For someone whose work is so full of carefully composed cinematography and visual texture, particularly in the early use of black-and-white and soft focus, photography (Sander, the Bechers) and perhaps painting are clearly points of reference. However, his primary source of inspiration seems to be the Russian people, their collective history, and the way their past manifests itself in the present. It is tempting to link his documentary work to the lengthy tradition in Russia and the USSR stretching back to the 1920s, including Esfir Shub’s early compilations of historical stock footage, as well as his Ukrainian predecessor Alexander Dovzhenko, who made several films about disappearing communities in a time of growing industrialisation.

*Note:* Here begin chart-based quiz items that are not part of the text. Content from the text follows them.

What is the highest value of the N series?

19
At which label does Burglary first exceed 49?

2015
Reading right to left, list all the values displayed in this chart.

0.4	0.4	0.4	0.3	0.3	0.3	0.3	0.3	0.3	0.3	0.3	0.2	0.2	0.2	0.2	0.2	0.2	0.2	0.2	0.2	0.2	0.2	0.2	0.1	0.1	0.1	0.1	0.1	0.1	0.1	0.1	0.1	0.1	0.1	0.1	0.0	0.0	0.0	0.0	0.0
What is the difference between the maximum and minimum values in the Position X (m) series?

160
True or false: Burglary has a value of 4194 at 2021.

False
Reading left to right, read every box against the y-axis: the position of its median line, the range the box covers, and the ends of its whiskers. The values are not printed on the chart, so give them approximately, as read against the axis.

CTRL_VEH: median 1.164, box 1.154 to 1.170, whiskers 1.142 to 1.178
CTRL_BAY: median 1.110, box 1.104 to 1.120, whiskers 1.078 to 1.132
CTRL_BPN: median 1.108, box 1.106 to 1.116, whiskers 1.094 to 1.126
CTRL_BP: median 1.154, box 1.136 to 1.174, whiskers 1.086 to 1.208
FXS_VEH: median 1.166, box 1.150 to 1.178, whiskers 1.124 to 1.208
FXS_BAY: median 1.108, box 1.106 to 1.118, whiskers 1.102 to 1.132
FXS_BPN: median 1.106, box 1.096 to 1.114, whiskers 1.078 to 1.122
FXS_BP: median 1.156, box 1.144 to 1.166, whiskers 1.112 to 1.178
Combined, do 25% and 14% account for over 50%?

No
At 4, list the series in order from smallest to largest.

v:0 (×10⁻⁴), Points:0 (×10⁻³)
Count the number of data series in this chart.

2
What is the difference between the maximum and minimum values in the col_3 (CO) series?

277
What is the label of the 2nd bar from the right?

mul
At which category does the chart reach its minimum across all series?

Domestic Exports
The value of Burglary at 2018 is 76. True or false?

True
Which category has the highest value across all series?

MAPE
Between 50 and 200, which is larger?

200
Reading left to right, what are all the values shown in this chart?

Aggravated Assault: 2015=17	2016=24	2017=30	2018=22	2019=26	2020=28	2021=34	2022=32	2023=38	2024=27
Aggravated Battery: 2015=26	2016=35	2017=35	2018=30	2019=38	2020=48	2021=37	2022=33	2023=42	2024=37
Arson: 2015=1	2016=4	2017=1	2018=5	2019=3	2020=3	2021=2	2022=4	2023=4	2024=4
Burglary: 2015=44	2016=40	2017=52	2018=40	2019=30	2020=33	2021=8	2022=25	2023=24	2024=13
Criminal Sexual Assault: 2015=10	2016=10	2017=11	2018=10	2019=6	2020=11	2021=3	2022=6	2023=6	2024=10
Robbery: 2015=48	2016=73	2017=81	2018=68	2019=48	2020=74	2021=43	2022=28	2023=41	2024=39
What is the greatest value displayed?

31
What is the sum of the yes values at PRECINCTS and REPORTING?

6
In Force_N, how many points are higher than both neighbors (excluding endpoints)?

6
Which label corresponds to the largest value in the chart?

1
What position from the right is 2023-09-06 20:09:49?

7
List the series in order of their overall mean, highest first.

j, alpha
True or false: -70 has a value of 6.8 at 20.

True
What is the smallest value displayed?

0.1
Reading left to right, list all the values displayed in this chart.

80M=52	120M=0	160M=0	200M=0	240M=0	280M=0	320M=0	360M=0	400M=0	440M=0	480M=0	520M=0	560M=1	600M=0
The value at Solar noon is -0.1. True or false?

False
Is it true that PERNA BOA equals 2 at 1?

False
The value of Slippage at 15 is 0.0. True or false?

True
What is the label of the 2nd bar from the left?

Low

In more contemporary terms, it may be useful to compare his documentaries with the formalism of someone like James Benning or the meditative, observational work of Wang Bing. He also shares an affinity, and has collaborated with, some Lithuanian and Belarussian directors from his own generation, such as Šarunas Bartas, Audrius Stonys, or Viktar Asliuk.
Recommended viewing:
An introductory spree of The Halt, Landscape, Revue and My Joy could be an ideal primer for getting to grips with Loznitsa’s style and thematic sensibility.